-- What is expected --
Rewrite the items below, changing "widest" to "broadest" and leaving everything else as it stands. Omit the pictures from your answer.

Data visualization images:
------------------------------------------------
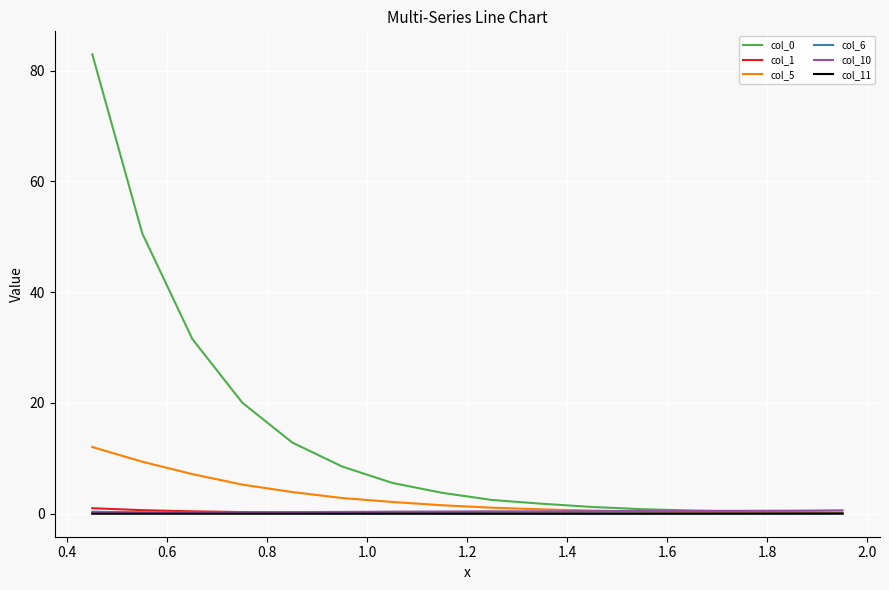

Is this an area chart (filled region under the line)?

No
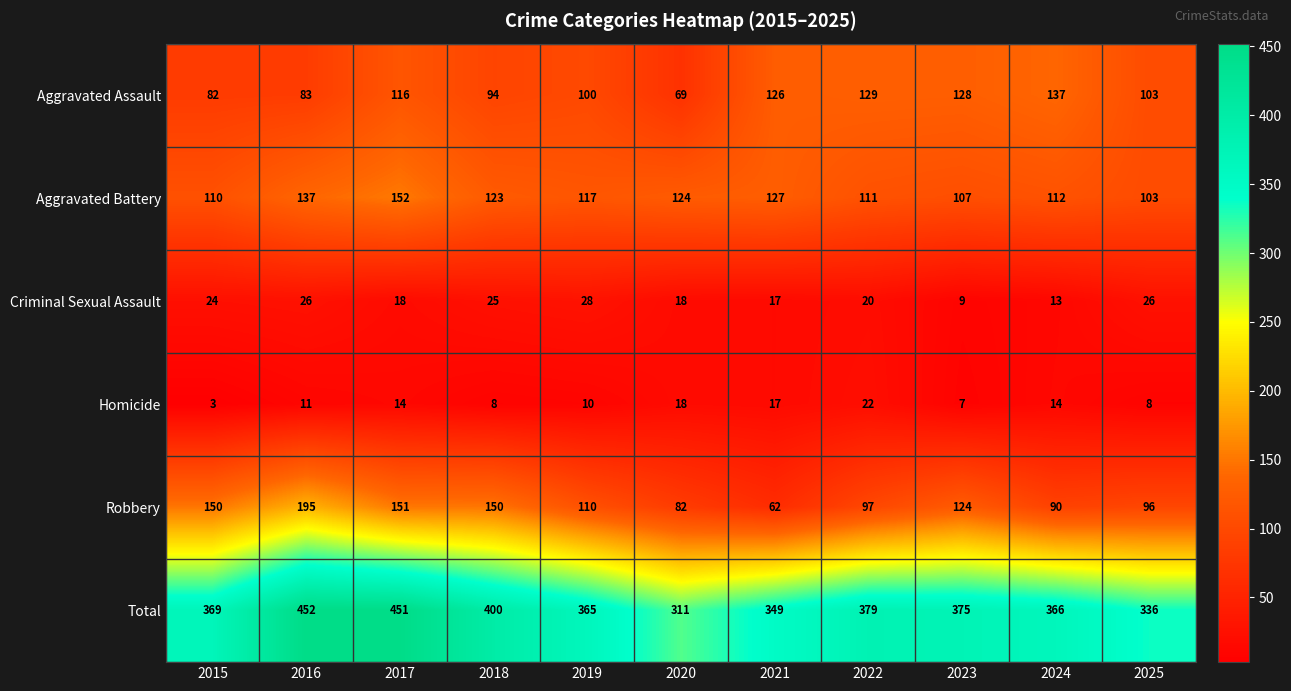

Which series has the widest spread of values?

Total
------------------------------------------------
-- Output below --
Is this an area chart (filled region under the line)?

No

Which series has the broadest spread of values?

Total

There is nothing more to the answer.